> Supplied passage

I chose the back carriage for my return journey because it was handy to the exit. Such were the crowds you couldn’t move your arms. Yet no one panicked. For unknown reasons the train stopped for 10 minutes at Richmond. My head was a vacuum. Nothing much else happened. Station attendants or were they security inspectors huddled together at a stationmaster’s office. The train arrived at Caulfield and there was a mad scramble for the door. Aspirational people doing higher education by night, rushed for tutorials and God knows what else besides.
I’m a morning person; tomorrow I shall travel to Camberwell and take photos with the mobile phone I’ve had for years and never used. Everyday commuters will have noticed I have much to learn.

> Data under study
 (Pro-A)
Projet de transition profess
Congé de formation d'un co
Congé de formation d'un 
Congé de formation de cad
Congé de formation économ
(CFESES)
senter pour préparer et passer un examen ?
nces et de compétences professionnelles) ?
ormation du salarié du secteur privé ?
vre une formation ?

...

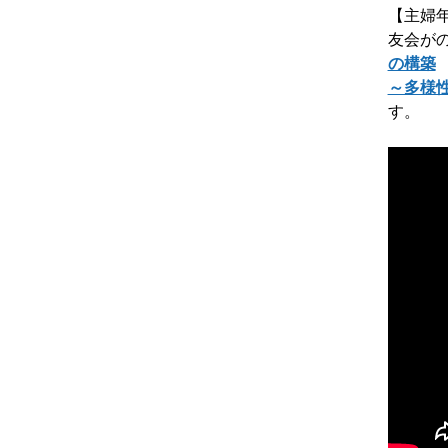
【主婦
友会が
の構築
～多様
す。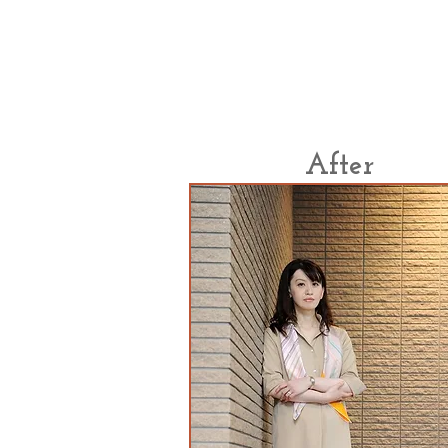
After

> Work task A
In the commute passage, how long did the train stop at Richmond?
> Work task B
Go on with the commute passage from its final sentence, keeping the same first-person voice.

> Reply A
10 minutes.

> Reply B
The Train Diaries

Time runs at different speeds at the Camberwell railway station. The other morning, the platform was crowded. Citizens were dressed to the nines, keeping up appearances. There was a genuine pernicious strangeness. I felt like an extra in Brideshead Revisited. Everyone was a statesman; women included. It was like being in a giant warm, leafy autumn wonderland. The suburbs saviour, accomplished actor Geoffrey Rush was omnipresent. There was an orchestra playing next to the ticket office. Elderly executives accepted tea from maids who mysteriously vanished. An ambulance siren screamed down Burke Road. What else? Hordes of schoolkids, shared headphones giving me what the hell is going on here expressions. Most had laptops that were splashed with stickers for 3RRR.

METRO has had a short but troubled life. They promised high-speed trains zipping around town. All we got was a disastrous timetable, a skeletal service and break failure. Travellers with Myki cards posses a gallows sense of humour. A simple question: Why do Europe and India have terrific trains and Melbournians can’t take a trick?

I tried talking to people standing nearby about the future of the passenger rail system and did they approve of the way Premier Brumby had hit out at the suburban train operator, but the commuters exhibited a look of paralysing helplessness. As though we were nothing but passive receptacles. Which made me think that at some deep level we got the train system we deserved.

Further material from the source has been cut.